Al mirarla con atención, me corregí para mis adentros, porque no estaba rara, sino rarísima. Se había cortado el pelo, se había peinado con raya al lado y se había recogido el mechón que antes llevaba siempre desgreñado encima de la cara, con un lacito del mismo color que el abrigo, pero al escucharme levantó la punta de la nariz, como si mi adjetivo la hubiera ofendido.

—¿Rara?

—Bueno, quería decir que estás muy cambiada —su expresión no mejoró mucho y avancé un poco más, sin saber tampoco por qué, ni hasta dónde quería llegar—. Muy guapa.

—¡Ah! —y por fin sonrió—. Tú también has cambiado. Has crecido bastante, ¿no?

—Sí —yo también sonreí, aunque ella, que había cumplido once años en verano, me seguía sacando más de media cabeza.

—Aunque, hay que ver… —y arrugó la nariz en un mohín tan gracioso que bastó para que mi sonrisa se agrandara por su cuenta, sin que yo llegara a intervenir en el proceso—. ¡Qué pintas llevas! Estás hecho un asco.

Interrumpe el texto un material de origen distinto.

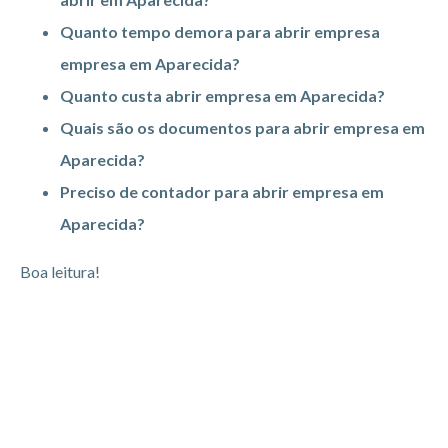
Quanto tempo demora para abrir empresa
empresa em Aparecida?
Quanto custa abrir empresa em Aparecida?
Quais são os documentos para abrir empresa em
Aparecida?
Preciso de contador para abrir empresa em
Aparecida?
Boa leitura!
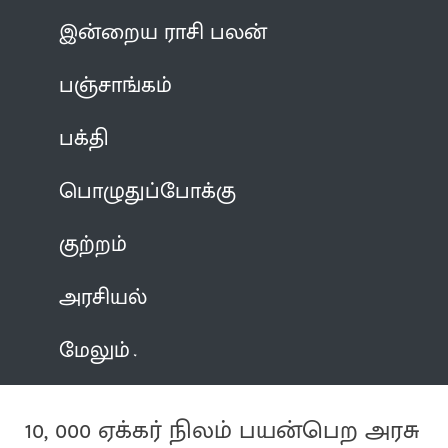
இன்றைய ராசி பலன்
பஞ்சாங்கம்
பக்தி
பொழுதுப்போக்கு
குற்றம்
அரசியல்
மேலும்
10, 000 ஏக்கர் நிலம் பயன்பெற அரசு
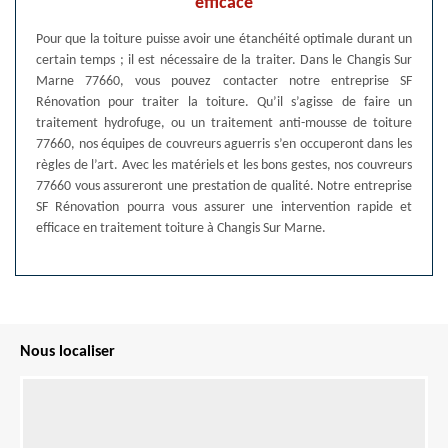
efficace
Pour que la toiture puisse avoir une étanchéité optimale durant un
certain temps ; il est nécessaire de la traiter. Dans le Changis Sur
Marne 77660, vous pouvez contacter notre entreprise SF
Rénovation pour traiter la toiture. Qu’il s’agisse de faire un
traitement hydrofuge, ou un traitement anti-mousse de toiture
77660, nos équipes de couvreurs aguerris s’en occuperont dans les
règles de l’art. Avec les matériels et les bons gestes, nos couvreurs
77660 vous assureront une prestation de qualité. Notre entreprise
SF Rénovation pourra vous assurer une intervention rapide et
efficace en traitement toiture à Changis Sur Marne.
Nous localiser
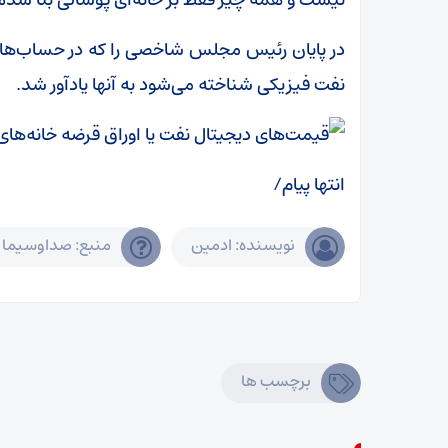
در پایان رئیس مجلس شاخصی را که در حساب‌های
نفت فیزیکی شناخته می‌شود به آنها یادآور شد.
انتها پیام/
نویسنده: ادمین
منبع: صداوسیما
برچسب ها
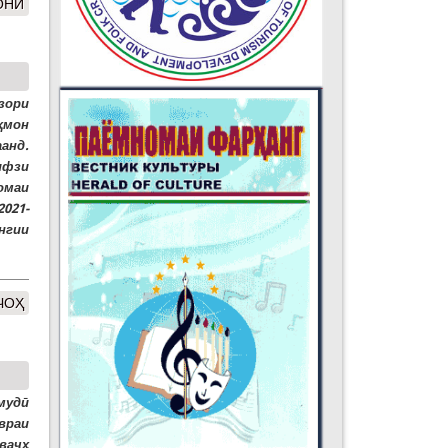
ОНӢ
зори
ҳмон
анд.
ифзи
омаи
2021-
нгии
ЧОҲ
мудӣ
враи
ваҷҳ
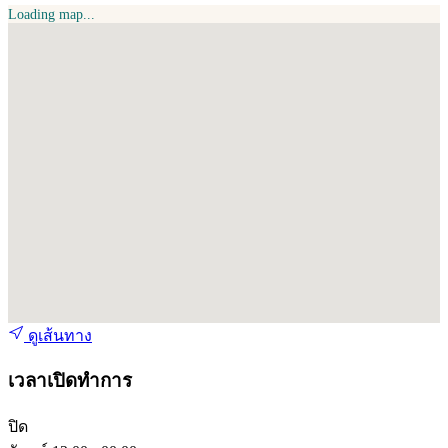
Loading map...
ดูเส้นทาง
เวลาเปิดทำการ
ปิด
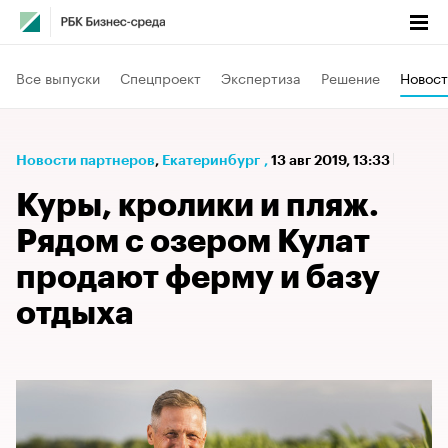
Все выпуски
Спецпроект
Экспертиза
Решение
Новост
Новости партнеров
⁠,
Екатеринбург
,
13 авг 2019, 13:33
Куры, кролики и пляж.
Рядом с озером Кулат
продают ферму и базу
отдыха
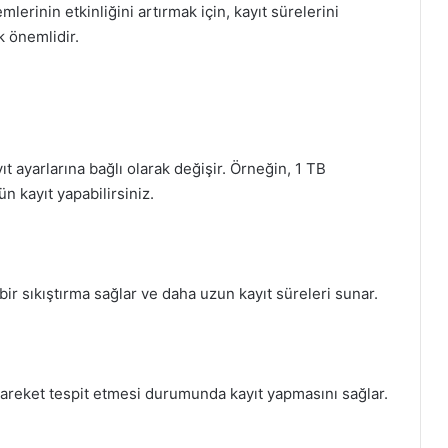
lerinin etkinliğini artırmak için, kayıt sürelerini
k önemlidir.
t ayarlarına bağlı olarak değişir. Örneğin, 1 TB
 kayıt yapabilirsiniz.
bir sıkıştırma sağlar ve daha uzun kayıt süreleri sunar.
 hareket tespit etmesi durumunda kayıt yapmasını sağlar.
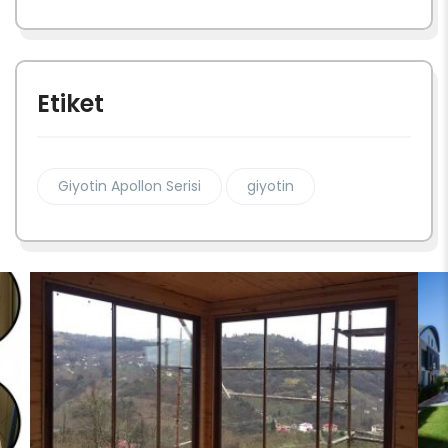
Etiket
Giyotin Apollon Serisi
giyotin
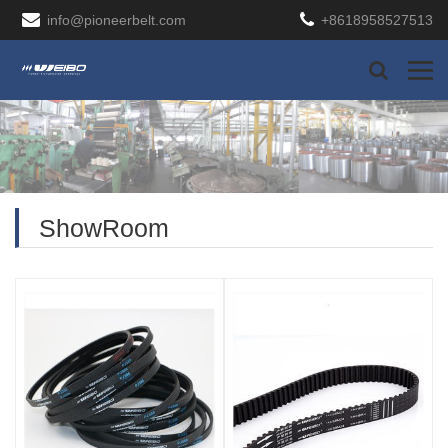
info@pioneerbelt.com
+8618958527513
ShowRoom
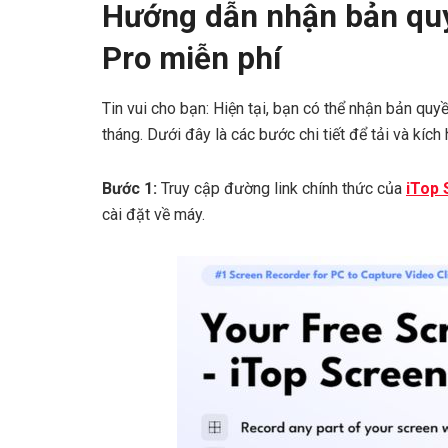
Hướng dẫn nhận bản quy
Pro miễn phí
Tin vui cho bạn: Hiện tại, bạn có thể nhận bản qu
tháng. Dưới đây là các bước chi tiết để tải và kíc
Bước 1:
Truy cập đường link chính thức của
iTop 
cài đặt về máy.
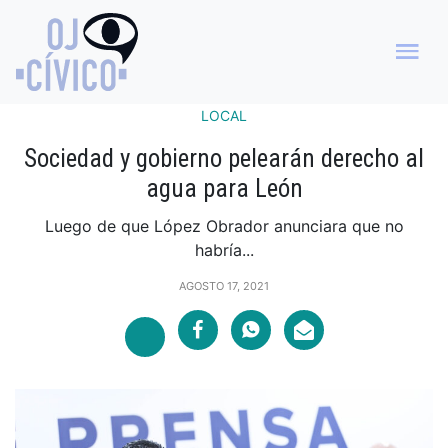
LOCAL
Sociedad y gobierno pelearán derecho al
agua para León
Luego de que López Obrador anunciara que no
habría...
AGOSTO 17, 2021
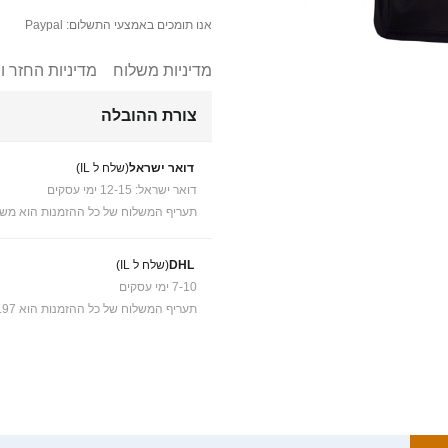
אנו תומכים באמצעי התשלום: Paypal
מדיניות משלוח
מדיניות החזר ו
צורת ההובלה
דואר ישראל
(שלח ל IL)
דואר ישראל: 12-15 ימי עסקים
תעריף המשלוח של כל ההזמנות הוא משל
DHL
(שלח ל IL)
7-10 ימי עסקים
תעריף המשלוח של כל ההזמנות הוא ₪41.97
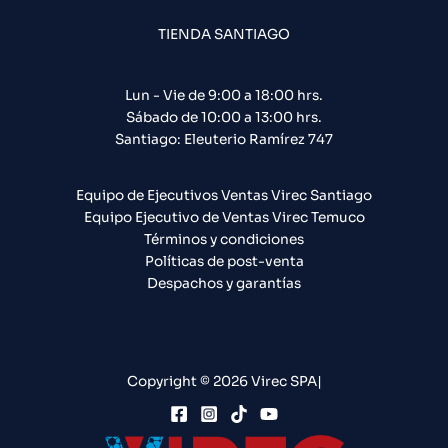
TIENDA SANTIAGO
Lun - Vie de 9:00 a 18:00 hrs.
Sábado de 10:00 a 13:00 hrs.
Santiago: Eleuterio Ramírez 747​
Equipo de Ejecutivos Ventas Virec Santiago
Equipo Ejecutivo de Ventas Virec Temuco
Términos y condiciones
Políticas de post-venta
Despachos y garantías
Copyright © 2026 Virec SPA|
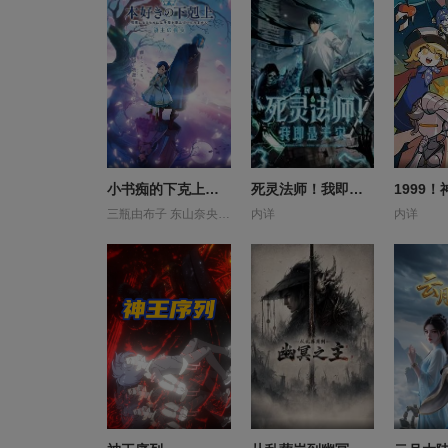
小书痴的下克上领主的养女
死灵法师！我即是天灾动态漫画
三瓶由布子 东山奈央 中岛爱 井上和彦 井上喜久子 井口裕香 前野智昭 子安武人 安野希世乃 宫泽清子 寺崎裕香 小山刚志 小山茉美 山下诚一郎 山路和弘 折笠富美子 梅原裕一郎 森川智之 濑户麻沙美 狩野翔 田村由香里 田村睦心 白井悠介 福原克己 速水奖 高山南
内详
内详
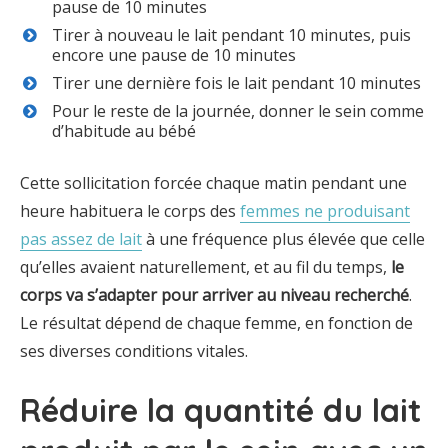
pause de 10 minutes
Tirer à nouveau le lait pendant 10 minutes, puis
encore une pause de 10 minutes
Tirer une dernière fois le lait pendant 10 minutes
Pour le reste de la journée, donner le sein comme
d’habitude au bébé
Cette sollicitation forcée chaque matin pendant une
heure habituera le corps des
femmes ne produisant
pas assez de lait
à une fréquence plus élevée que celle
qu’elles avaient naturellement, et au fil du temps,
le
corps va s’adapter pour arriver au niveau recherché
.
Le résultat dépend de chaque femme, en fonction de
ses diverses conditions vitales.
Réduire la quantité du lait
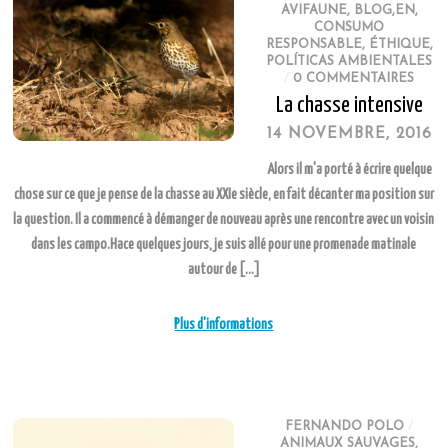
AVIFAUNE
,
BLOG,EN
,
CONSUMO
RESPONSABLE
,
ÉTHIQUE
,
POLÍTICAS AMBIENTALES
/
0 COMMENTAIRES
La chasse intensive
14 NOVEMBRE, 2016
Alors il m'a porté à écrire quelque
chose sur ce que je pense de la chasse au XXIe siècle, en fait décanter ma position sur
la question. Il a commencé à démanger de nouveau après une rencontre avec un voisin
dans les campo.Hace quelques jours, je suis allé pour une promenade matinale
autour de […]
Plus d'informations
FERNANDO POLO
/
ANIMAUX SAUVAGES
,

—Ya, es que he estado todo el día en el monte, recogiendo helechos y musgo para el belén del Ayuntamiento, y… Me van a pagar, ¿sabes? Si quieres, te invito a churros.

—Bueno, sí, si quieres tú… Hace mucho frío, y eso me ayudaría a entrar en calor para subir la cuesta. Aunque no podemos tardar mucho, porque he bajado a echar unas postales al buzón y no quiero que mi abuela se preocupe.

—No tardamos nada —le prometí, envalentonado por mi propia audacia—. Tú echa las cartas y espérame aquí, que ahora mismo vuelvo.

Volví a cruzar la plaza corriendo y descargué la carretilla a toda prisa, pero aunque alabó en voz alta mi cargamento, y a pesar de que me conocía de toda la vida, porque era muy amiga de las Mediasmujeres, la señorita Ascensión no quiso pagarme.

—Prefiero arreglarlo con Pepe mañana —sentenció, sin molestarse en mirarme a la cara.

—Pero ¿por qué? —protesté—. Si en esto vamos a medias. Yo he trabajado con él, más que él, lo he bajado todo yo solo, y él me ha dicho…

—Que no —entonces sí me miró, y me di cuenta de que no había nada que hacer—. Venid mañana los dos y os lo repartís como queráis. A los niños no hay que daros dinero, que os lo gastáis en tonterías.

—Pero si yo no lo quiero todo —insistí de todas formas—, yo, con que me dé una peseta, y ni eso, con dos reales tengo bastante… Es que me he encontrado con una amiga que está esperándome ahí fuera, y le había prometido que la iba a invitar a churros.

—Pues se los dejas a deber a María.

—No es lo mismo —y de repente, me sentí dividido entre unas ganas tremendas de darle una bofetada y las mismas ganas de echarme a llorar—. ¿No comprende que no es lo mismo?

—Mañana, mañana la invitas. Total, por un día, da igual, ¿no? —se puso el abrigo para zanjar la discusión antes de volverse hacia los obreros que estaban trabajando en la plataforma donde empezarían a montar el belén al día siguiente—. Pero no estaba hablando con vosotros, ¿está claro? Como no dejéis esto terminado esta noche, mañana tampoco cobráis.

¿Y qué hago yo ahora?, pensé mientras la veía marcharse, taconeando con tanta decisión como si pretendiera pisotear en cada baldosa el flamante envoltorio de mi aplomo recién estrenado. Pero la angustia que se pintó en mi cara debió de conmover tanto a los carpinteros, que Joaquín Fingenegocios, el primo de Lorenzo que se había quedado con su taller cuando se subió al monte, se levantó y vino hacia mí.